TEXTE DE LA PAGE »
########
Aujourd’hui, j’ai trouvé l’exemple d’un Léonard X… qui, en 1989, avait accusé de prévarication le doyen des juges d’instruction du tribunal de grande instance de Marmande (Lot-et-Garonne). Malheureusement, la chambre d’accusation de la cour d’appel d’Agen a déclaré sa plainte irrecevable. Léonard X… a fait un pourvoi devant la Cour de cassation qui a également estimé que cette plainte pour prévarication ne correspondait pas à un texte précis (Cass., Ch. Crim, 3 octobre 1990, n°89-86086).

III. La prévarication dans le Code pénal espagnol.

Dans le Code pénal espagnol, la prévarication est un délit que commettent des magistrats ou des fonctionnaires publics en prenant une décision ou en rendant un jugement injustes en pleine connaissance de cause, et en sachant que ces actes actes vont porter préjudice à de tierces personnes qui ont a priori confiance dans l’administration ou le monde judiciaire.

La prévarication est distincte de la corruption (recevoir des faveurs, des cadeaux ou de l’argent en échange d’actes professionnels illicites) et de la malversation (détournement de fonds, accaparement financier).

Elle se commet dans deux domaines professionnels distincts : celui des autorités administratives et agents public (prevaricación administrativa = article 404 du code pénal) et celui des juges, procureur.es et avocat.es (prevaricación judicial = articles 446 à 449). La sanction est toujours la limitation ou privation de l’emploi, du mandat ou de la charge pendant une période temporaire ou à vie, et des peines de prison dans les cas les plus graves.

  • Prévarication judiciaire intentionnelle (article 446) : un.e juge ou magistrat.e rend une décision injuste en ayant conscience de l’injustice ; le préjudice subi du fait de la décision doit être direct.
  • La prévarication par imprudence (article 447) : rendre une décision ou un jugement injustes par imprudence grave ou ignorance inexcusable : il fait prouver plus fortement l’injustice manifeste de la décision ou du jugement.
  • La prévarication par refus de juger (article 448) : un.e juge se refuse à juger une affaire, soit en prenant prétexte de l’obscurité, de l’insuffisance ou du silence de la loi (comme dans l’article 4 du code civil français), soit sans alléguer aucune raison légale. C’est un cas de prévarication par omission.

Le refus de juger ou, ce qui revient au même, le refus d’exercer l’activité juridictionnelle conférée aux Juges et aux Magistrat.es dans leur domaine de compétence, […] peut se traduire par le refus infondé d’effectuer des actes qui s’imposent juridiquement : ne pas assumer sa compétence, ne pas prendre de mesures, ne pas rendre de jugement, etc. […] La volonté de ne pas exercer la fonction juridictionnelle doit être claire, elle doit être intentionnelle et dolosive sous peine d’être qualifiée de prévarication par imprudence.” (Décision du Tribunal suprême du 17 février 2015 (STS n° 62/2015).

  • Retard malveillant dans la procédure (article 449) : le ou la juge retarde la phase de jugement en poursuivant un objectif illégitime.
########
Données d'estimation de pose
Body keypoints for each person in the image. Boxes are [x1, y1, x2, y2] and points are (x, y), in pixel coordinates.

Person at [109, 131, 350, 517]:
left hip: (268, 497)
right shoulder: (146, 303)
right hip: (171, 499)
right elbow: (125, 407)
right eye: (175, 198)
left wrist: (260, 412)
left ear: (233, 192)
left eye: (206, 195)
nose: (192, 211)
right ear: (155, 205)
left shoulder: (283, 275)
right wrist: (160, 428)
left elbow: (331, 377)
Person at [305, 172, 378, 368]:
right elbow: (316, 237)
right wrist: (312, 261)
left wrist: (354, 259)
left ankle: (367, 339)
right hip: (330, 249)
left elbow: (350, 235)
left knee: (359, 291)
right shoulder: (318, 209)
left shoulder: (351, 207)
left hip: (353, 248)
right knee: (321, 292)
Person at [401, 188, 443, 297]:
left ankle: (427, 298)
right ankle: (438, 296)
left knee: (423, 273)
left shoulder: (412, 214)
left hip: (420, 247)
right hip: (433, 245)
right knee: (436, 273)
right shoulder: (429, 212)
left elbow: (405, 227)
########
SÉRIE DE CONSIGNES »
A. Recopiez le passage du texte sur la prévarication qui s'ouvre sur les mots contenant « Le refus de » et se clôt sur « un objectif illégitime. », en remplaçant « Tribunal suprême » par « Haute Cour ».
B. Rédigez la suite du texte sur la prévarication après sa dernière phrase.
Ces données n'ont aucun lien avec le texte sur la prévarication.

RÉPONSES PAR NUMÉRO »
A.
Le refus de juger ou, ce qui revient au même, le refus d’exercer l’activité juridictionnelle conférée aux Juges et aux Magistrat.es dans leur domaine de compétence, […] peut se traduire par le refus infondé d’effectuer des actes qui s’imposent juridiquement : ne pas assumer sa compétence, ne pas prendre de mesures, ne pas rendre de jugement, etc. […] La volonté de ne pas exercer la fonction juridictionnelle doit être claire, elle doit être intentionnelle et dolosive sous peine d’être qualifiée de prévarication par imprudence.” (Décision du Haute Cour du 17 février 2015 (STS n° 62/2015).

  • Retard malveillant dans la procédure (article 449) : le ou la juge retarde la phase de jugement en poursuivant un objectif illégitime.

B.
  • Prévarication de procureur.es ou avocat.es (article 467) : – avoir commis une imprudence grave ayant causé un préjudice à des justiciables ;

Le Tribunal suprême espagnol a déjà affirmé dans ses décisions que sanctionner la prévarication des juges et magistrat.es était nécessaire pour préserver la bonne Administration de la Justice et l’état de Droit d’un pays. Il s’agit de combattre l’arbitraire, la partialité et l’injustice dans les décisions administratives et judiciaires afin de conserver la confiances des citoyen.nes.

Celle ou celui qui prévarique manifeste du mépris pour “la primauté du Droit et par conséquent s’attaque à l’Etat de Droit, en affaiblissant la fonction judiciaire de juger par application stricte du Droit” (Décision STS n°2/1999).

“Dans un système démocratique tel celui réglé par la Constitution espagnole, le Pouvoir judiciaire est légitimé par l’application de la loi à laquelle il est soumis et non par l’imposition de ses propres prérogatives. […] Les dispositions légales du délit de prévarication en doivent pas s’entendre comme une attaque à l’indépendance des Juges mais comme une exigence démocratique qu’impose la nécessité de réprimer par la loi un comportement survenu dans l’exercice du pouvoir judiciaire lorsque, sous le prétexte d’appliquer la loi, ce comportement porte directement atteinte à l’Etat de Droit.” (Décision STS n°79/2012).

IV. Les 4 juges administratifs que j’accuse de prévarication.

Comme je le rappelle dans mes vidéos SDDJ (= STOP AU DÉNI DE JUSTICE) depuis juin 2023, la juridiction administrative a 3 missions essentielles :

  • obliger les administrations à respecter le Droit,
  • garantir et protéger les droits des fonctionnaires et des justiciables face aux administrations,
  • réparer les préjudices causés aux justiciables par des abus de pouvoir et fautes des administrations.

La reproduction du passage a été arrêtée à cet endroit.